Wednesday 7 September 2011

Play by Post - some thoughts

Gaming is an ongoing thing. 

I run four online games at the moment, all using the 4e rules for D&D.  All four campaigns have been running well over a year.  I play in a few games myself, usually between 3-5, so you could say I'm slightly addicted.

All of these are PbP (Play by Post) and my games are run on the Paizo forums - which is slightly surprising, given that Paizo is the home of Pathfinder and Pathfinder and 4e are not particularly compatible.  Both systems tend to have rabid adherents who are reluctant to find any good in the other system.  Having said that, most of the players I know are more pragmatic than that.  If they find a game they enjoy, they'll play it and hang the system.

PbP is a special animal.  The timescale is very different to a tabletop game and that has some interesting effects.  One of the biggest is that in general the standard of roleplay is much, much higher.  It requires some suspension of belief to accept that the very large bloke with a beard is a tiny halfling druid if you can see him sitting right there.  If, on the other hand, all you can see is an appropriate avatar and the written word, the character is instantly much more believeable. 

Tied into this is that the responses need not be immediate.  There is time to think about what a character would say.  In a table game, chances are that in any party of more than five, half of them will be wondering if the kettle has boiled yet and the other half will be scouring their character sheets working out how they can fit in an extra attack with bonus damage.  Few of them will be paying much attention to the lovingly crafted characterisations of their fellows.

The response time is good for a GM as well.  You have time to sort out rules quibbles behind the scenes.  You have time to check any more bizarre powers players or monsters use.  You have time, in short, to make informed decisions.  Those hair-pulling moments of "Ark - how does that work???" can all happen offstage.

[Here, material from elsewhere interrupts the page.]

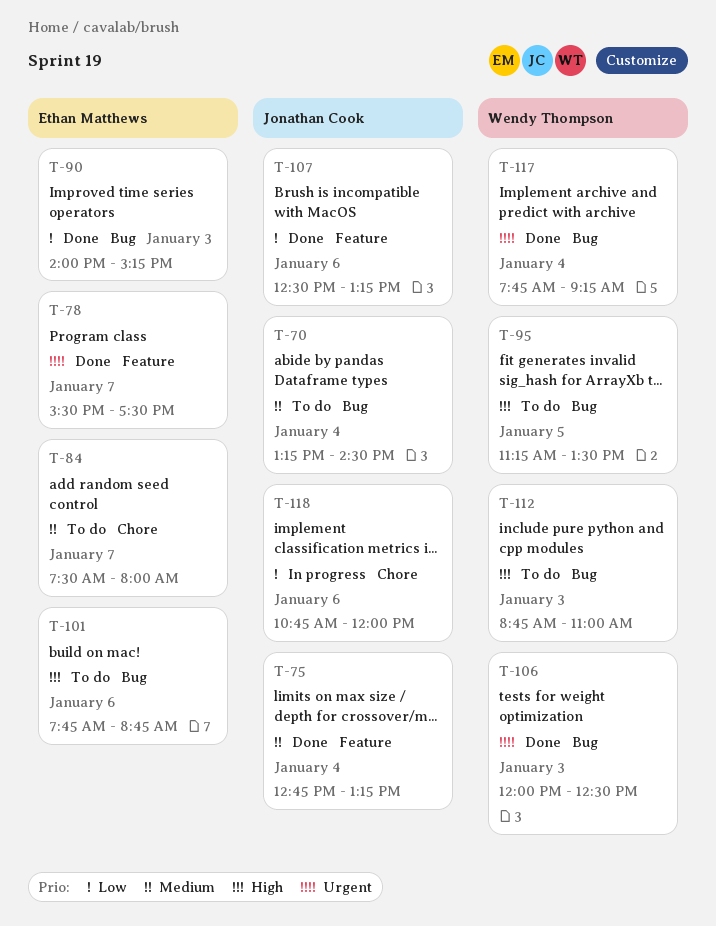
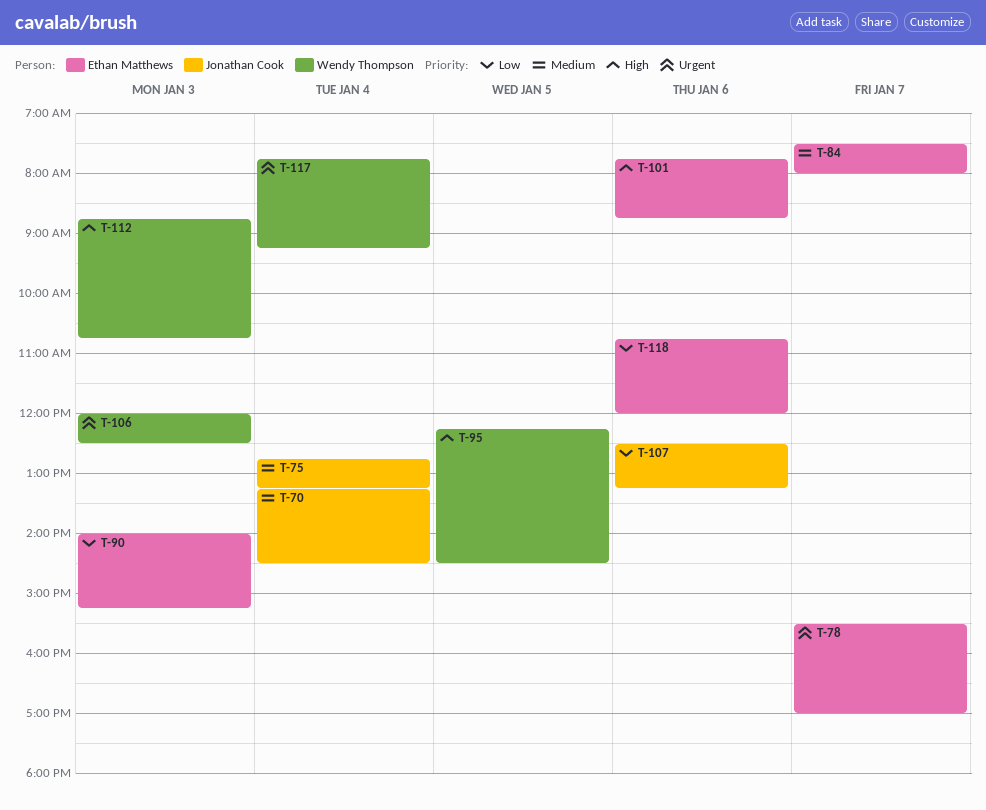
T-78, ends: 17:30 -> 17:00
T-95, begins: 11:15 -> 12:15
T-95, ends: 13:30 -> 14:30
T-112, ends: 11:00 -> 10:45
T-118, owner: Jonathan Cook -> Ethan Matthews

There is a downside to all this joy, of course.  The timescale issue works both ways.  I am in the UK.  I have players who are in Australia and various parts of the US as well as a couple in the UK.  Different time zones in other words.  In a nutshell, this means that any kind of combat or social interaction can be paralysingly slow.  It can easily take a week to get through an entire round of a fight and much longer to decide on a plan of action.  Some players only really post during combat rounds, others will happily chat for days to the NPCs.  A balance must be found.

My own take on this is to be brutal.  During combat, I give any player 24 hours to post an action and if they don't I'll either delay them or post on their behalf.  Planning and social stuff I am more lenient, but in a PbP it behoves the GM to be pushy.  Very pushy.  Force them to make a choice.  You have to.  If you don't you're left with a bunch of characters stranded in the middle of nowhere unable to choose the left or right hand path.  This is how PbP games die.